Qualche giorno fa, in un lieto convivio e davanti a un bicchiere di Ribolla gialla, parlavo assieme a conoscenti, della collaborazione importante che vi è stata, fintanto che è rimasto in vita, tra Germano Celant e la Fondazione Prada a Milano che si deve ammettere, pur rimasta orfana del grande curatore, continua a produrre progetti di ottimo livello, nonostante le critiche. A un certo punto della conversazione mi si sblocca un ricordo, mi sovvengo di quando conobbi Celant la prima volta, a New York. Ero partita con Marina Pizziolo, storica e critico d’arte, nonché curatrice di grandi collezioni, per una settimana di giri, incontri e appuntamenti, visite a mostre e quant’altro. Fu un viaggio sorprendente, da tutti i punti di vista.

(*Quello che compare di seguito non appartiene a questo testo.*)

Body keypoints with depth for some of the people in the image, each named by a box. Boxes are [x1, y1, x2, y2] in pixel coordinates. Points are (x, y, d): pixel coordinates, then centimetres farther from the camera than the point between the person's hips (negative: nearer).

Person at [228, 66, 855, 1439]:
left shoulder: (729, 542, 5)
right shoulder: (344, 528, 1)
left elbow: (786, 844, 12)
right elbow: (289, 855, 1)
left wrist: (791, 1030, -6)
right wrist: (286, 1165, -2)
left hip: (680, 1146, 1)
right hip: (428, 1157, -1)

Un giorno eravamo in un momento di pausa, passeggiando a piedi per Central Park, e a un certo punto arriva un acquazzone di quelli potenti, come capitano in America, dove la natura è forte, tempestosa. Quasi fradice, decidiamo di riparare nel primo posto disponibile, che fu in quel caso il Guggenheim Museum. Entriamo e la persona alla reception ci avvisa che il museo è chiuso, per via dell’inaugurazione dell’archistar Zaha Hadid: invece di demordere, Marina estrae il suo tesserino di giornalista e così, semplicemente, entriamo a vedere la mostra. Col suo movimento circolare il museo ben si adattava ai lavori esposti della Hadid, che non si limitavano ai soli progetti di architettura, ma spaziavano fino al design e alla pittura, in un particolarissimo percorso creativo, anticonvenzionale, segnato anche dalle sue origini mediorientali: nata in Irak, si laurea a Beirut in matematica e poi arriva a Londra dove studia architettura con Rem Kollhaas.

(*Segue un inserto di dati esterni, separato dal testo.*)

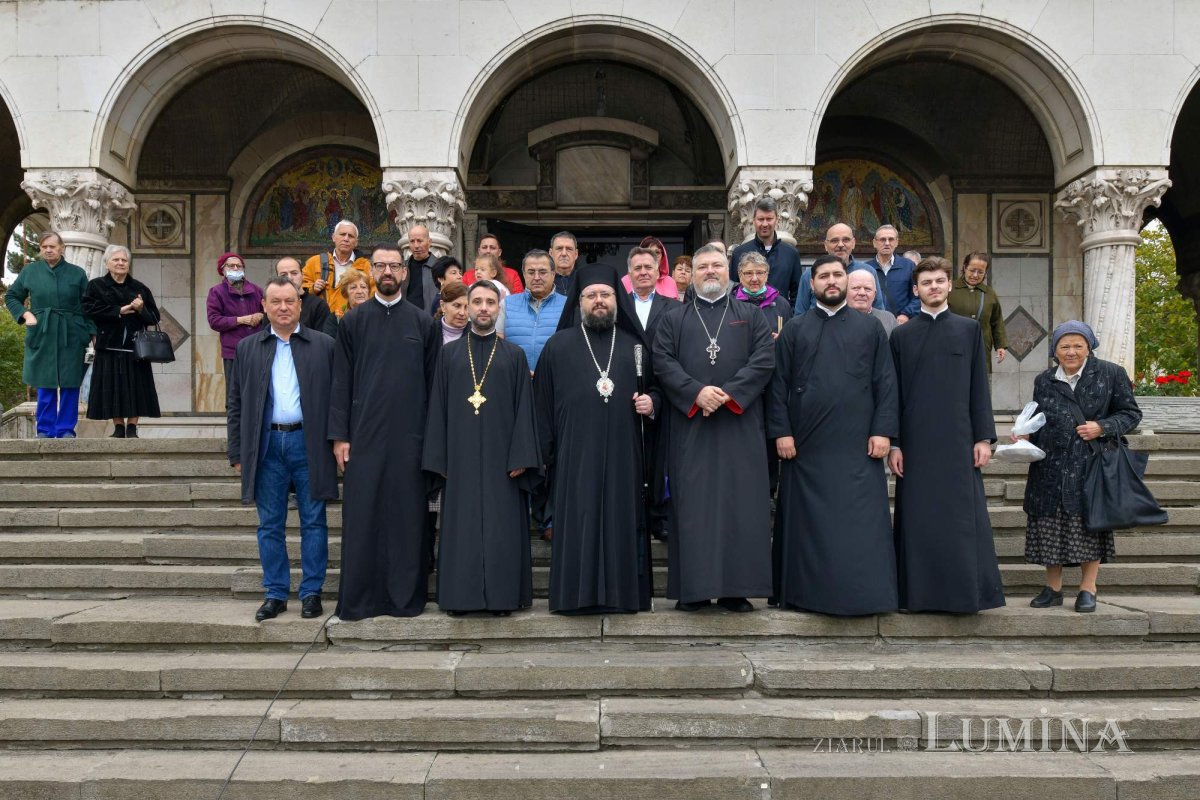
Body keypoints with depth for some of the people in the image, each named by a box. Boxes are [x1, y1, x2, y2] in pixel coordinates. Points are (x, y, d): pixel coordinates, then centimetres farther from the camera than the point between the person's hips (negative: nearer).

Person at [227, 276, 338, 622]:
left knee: (313, 522, 4)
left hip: (309, 445, -2)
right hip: (266, 446, 2)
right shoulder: (247, 348, 10)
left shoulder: (324, 345, 4)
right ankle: (275, 593, 17)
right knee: (269, 526, 7)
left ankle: (311, 592, 14)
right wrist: (238, 452, 5)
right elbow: (236, 405, 10)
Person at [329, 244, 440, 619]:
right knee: (362, 517, 3)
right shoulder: (353, 321, 6)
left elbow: (433, 382, 6)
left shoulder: (422, 322, 6)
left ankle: (406, 595, 15)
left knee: (407, 516, 4)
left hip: (409, 435, 0)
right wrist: (339, 435, -2)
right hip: (364, 435, 0)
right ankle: (359, 598, 13)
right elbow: (341, 381, 4)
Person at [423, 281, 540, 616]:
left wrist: (521, 456, -7)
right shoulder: (449, 353, 9)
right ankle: (460, 595, 12)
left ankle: (502, 595, 10)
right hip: (460, 457, 1)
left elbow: (524, 409, 2)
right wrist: (438, 458, -1)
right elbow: (438, 407, 6)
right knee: (461, 525, 3)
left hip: (500, 457, -1)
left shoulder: (514, 355, 6)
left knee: (503, 527, 1)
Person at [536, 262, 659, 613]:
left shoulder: (635, 345, 13)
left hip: (623, 455, 2)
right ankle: (578, 594, 6)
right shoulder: (558, 346, 9)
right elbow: (543, 402, 6)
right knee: (577, 524, -2)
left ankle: (623, 592, 10)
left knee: (622, 523, 2)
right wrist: (544, 452, -1)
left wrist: (652, 403, -4)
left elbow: (656, 388, 20)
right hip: (575, 455, -1)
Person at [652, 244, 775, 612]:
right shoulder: (673, 319, 13)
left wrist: (729, 393, -13)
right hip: (689, 425, 0)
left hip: (739, 424, 0)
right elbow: (663, 363, 1)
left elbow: (764, 359, -1)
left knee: (740, 502, -1)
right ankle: (693, 588, 4)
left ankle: (736, 587, 5)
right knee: (692, 504, -1)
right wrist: (697, 393, -14)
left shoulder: (750, 316, 13)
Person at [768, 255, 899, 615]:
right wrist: (781, 431, -5)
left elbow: (886, 383, 5)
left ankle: (864, 594, 6)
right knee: (808, 522, 5)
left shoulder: (870, 329, 9)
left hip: (856, 445, 0)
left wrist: (882, 431, -5)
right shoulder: (794, 329, 8)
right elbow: (779, 384, 4)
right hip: (805, 444, 1)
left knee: (860, 521, -1)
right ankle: (806, 592, 13)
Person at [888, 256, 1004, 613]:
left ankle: (967, 592, 8)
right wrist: (893, 443, -1)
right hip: (915, 441, 0)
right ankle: (919, 593, 9)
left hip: (958, 440, 0)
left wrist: (983, 437, 0)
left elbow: (978, 387, 6)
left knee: (962, 518, 0)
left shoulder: (969, 329, 9)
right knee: (919, 520, 2)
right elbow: (893, 392, 5)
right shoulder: (901, 335, 8)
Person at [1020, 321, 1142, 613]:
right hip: (1051, 469, 3)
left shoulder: (1111, 374, 1)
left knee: (1091, 524, 1)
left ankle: (1088, 589, 13)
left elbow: (1131, 413, 3)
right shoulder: (1043, 381, 11)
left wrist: (1102, 428, -13)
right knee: (1049, 526, 4)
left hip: (1091, 466, -3)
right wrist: (1025, 435, -2)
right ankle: (1053, 587, 17)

Arrivammo salendo gradatamente fino all’ultimo piano, dove si svolgeva l’inaugurazione e non c’era molta gente, causa forse il maltempo. Furono tutti meravigliati della nostra presenza e molto gentili. Celant era incuriosito e fece gli onori di casa in modo accogliente, due italiane a una sua mostra nella grande Mela, era inusuale. Poi ebbi modo di approfondire il suo pensiero riguardo al rapporto tra opera e spazio, arte e architettura e il momento in cui le due dimensioni si incontrano nella figura di architetti, come Gehry e la stessa Hadid, che incarnano quel pensiero. Zaha Hadid fu amichevole, interessata alla nostra presenza, volle sapere del mio lavoro, era veramente aperta e simpatica, felice del nostro arrivo. Altri tempi.